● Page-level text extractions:
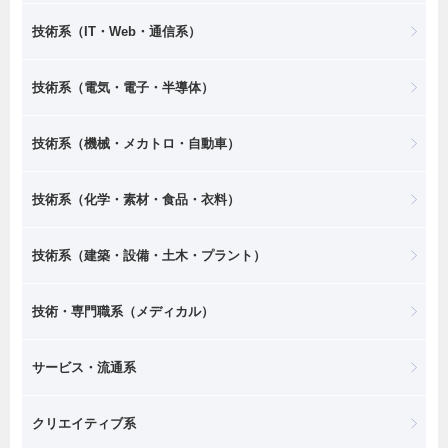
技術系（IT・Web・通信系）
技術系（電気・電子・半導体）
技術系（機械・メカトロ・自動車）
技術系（化学・素材・食品・衣料）
技術系（建築・設備・土木・プラント）
技術・専門職系（メディカル）
サービス・流通系
クリエイティブ系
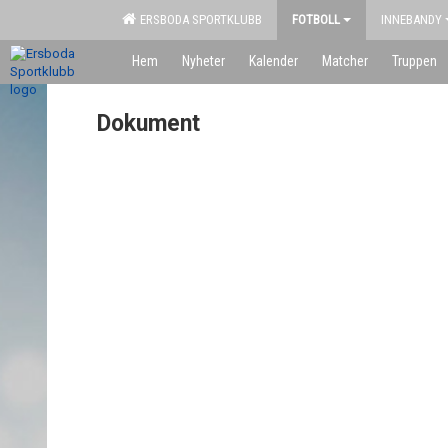
ERSBODA SPORTKLUBB
FOTBOLL
INNEBANDY
Hem
Nyheter
Kalender
Matcher
Truppen
Dokument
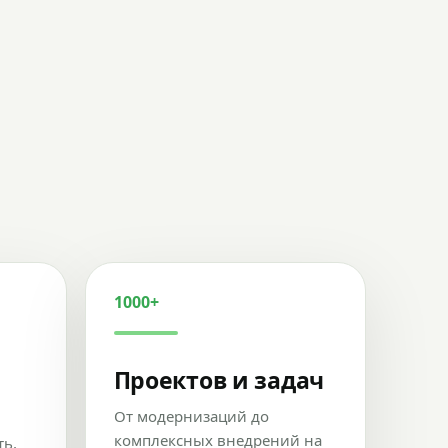
1000+
Проектов и задач
От модернизаций до
комплексных внедрений на
ть,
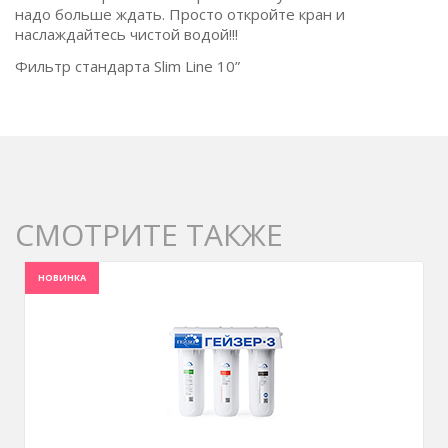
надо больше ждать. Просто откройте кран и
наслаждайтесь чистой водой!!!
Фильтр стандарта Slim Line 10”
СМОТРИТЕ ТАКЖЕ
НОВИНКА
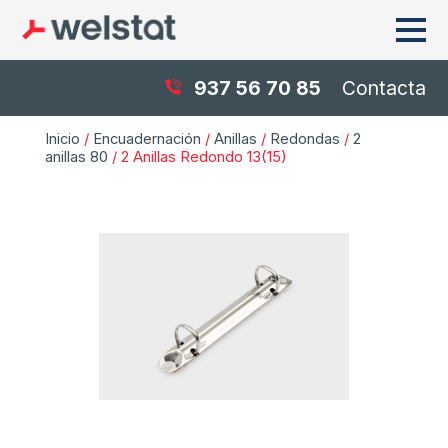
937 56 70 85
Contacta
Inicio
/
Encuadernación
/
Anillas
/
Redondas
/
2
anillas 80
/ 2 Anillas Redondo 13(15)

● WORK ORDER: Reproduce exactly, with nothing added, the lines from the line with "Фильтр стандарта Slim" through the end of the entries above; pictures are to be left out.

● RESULT OF THIS TASK:
Фильтр стандарта Slim Line 10”
СМОТРИТЕ ТАКЖЕ
НОВИНКА
937 56 70 85
Contacta
Inicio
/
Encuadernación
/
Anillas
/
Redondas
/
2
anillas 80
/ 2 Anillas Redondo 13(15)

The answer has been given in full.